(Information supplied begins)

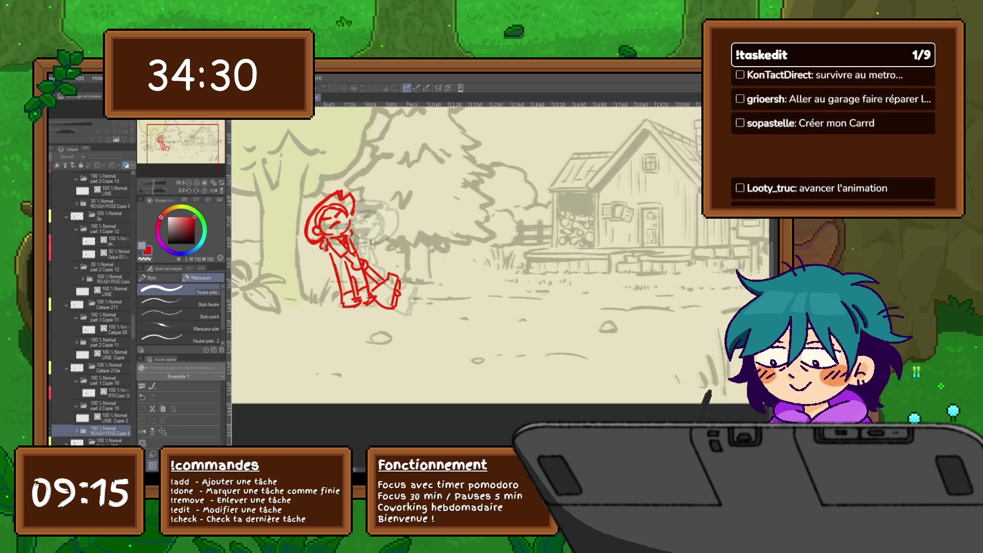
key("Right")
key("Right")
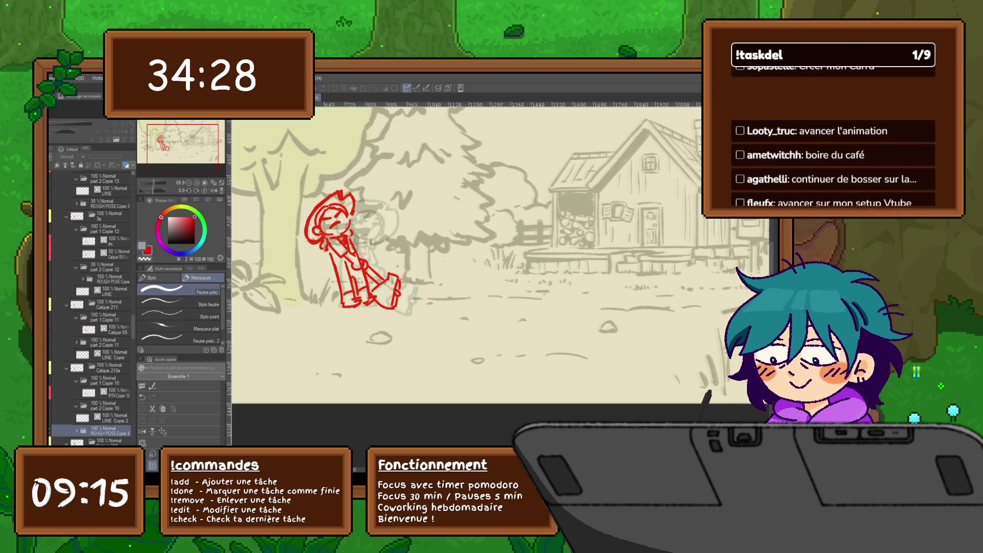
key("Right")
key("Right")
key("Right")
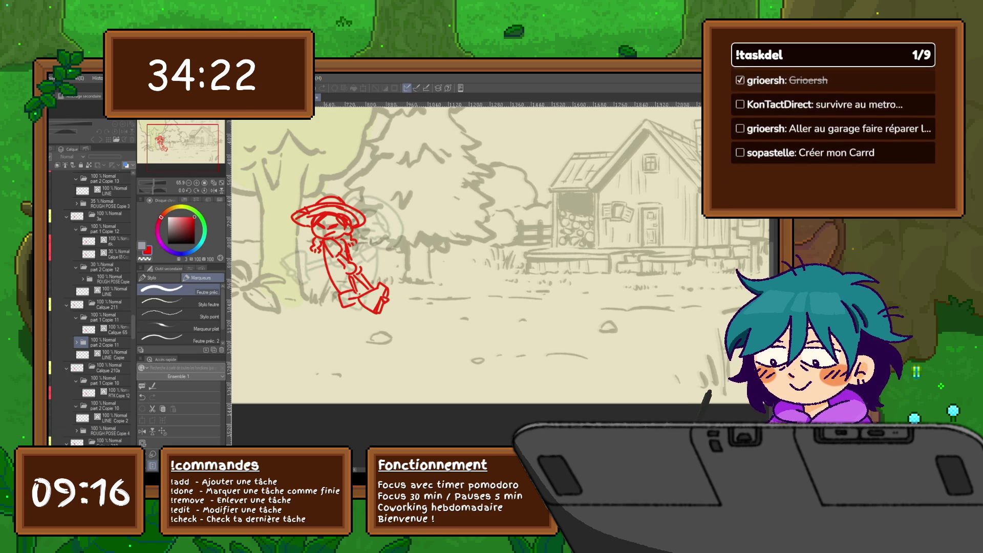
Step: Show the ROUGH POSE Copie 4 and ROUGH POSE Copie cels, then return to the red axe-swing rough
left_click(111, 430)
left_click(110, 279)
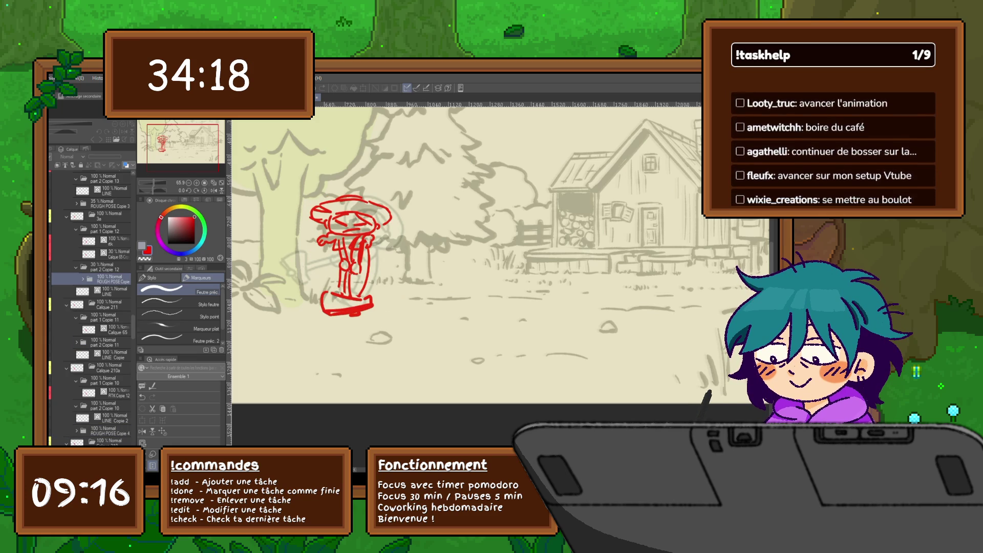
left_click(103, 176)
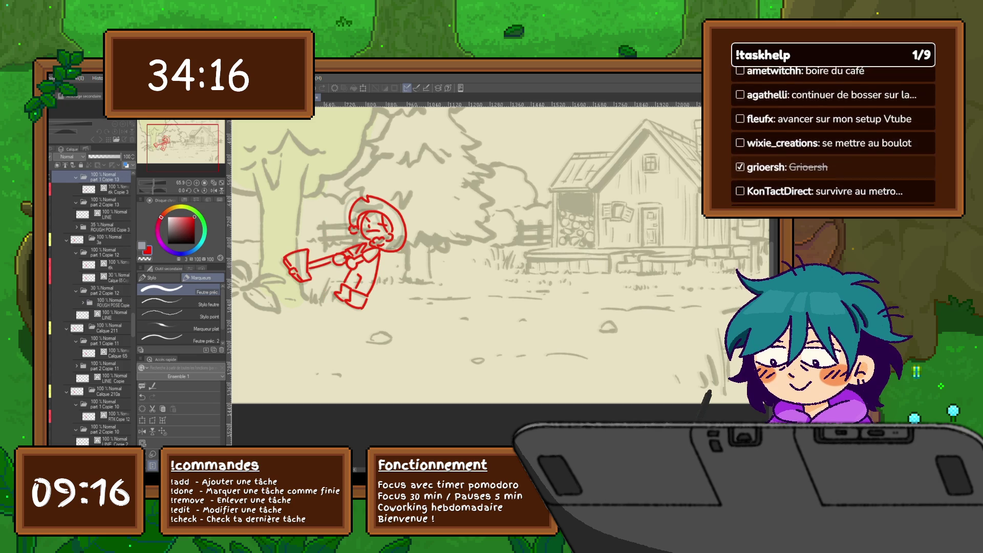
left_click(108, 302)
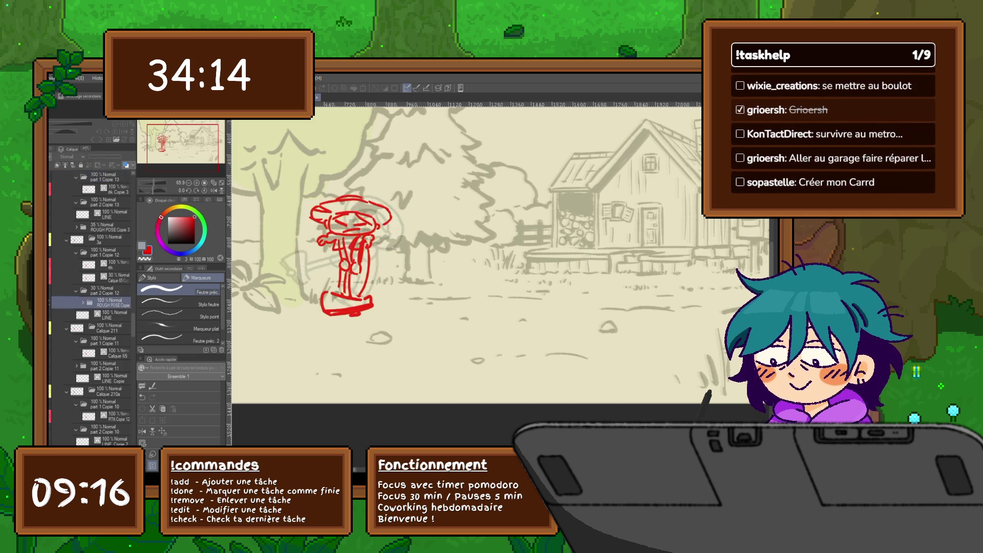
left_click(102, 177)
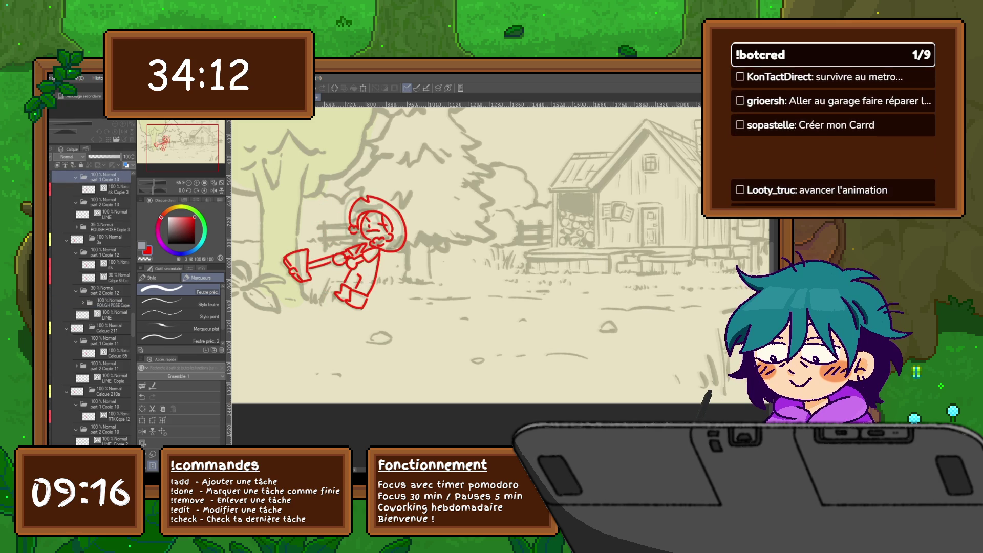
key("ctrl+Right")
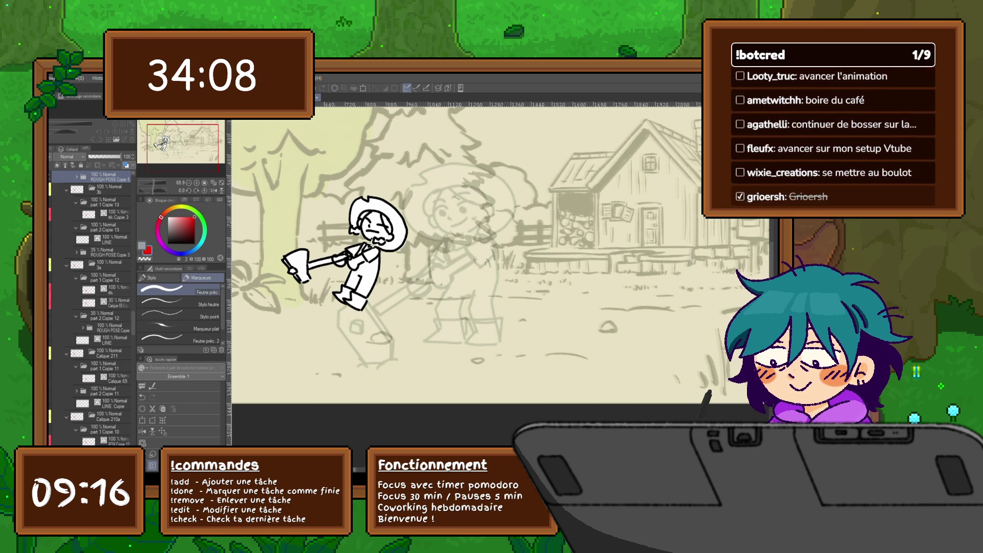
left_click(110, 202)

(Information supplied ends)

### Your assignment
Keep the pictures out of your copy. Copy only the lines from the line that holds "left_click(108, 302)" through the last line of the listing above, both included.

### Finished task
left_click(108, 302)
left_click(102, 177)
key("ctrl+Right")
left_click(110, 202)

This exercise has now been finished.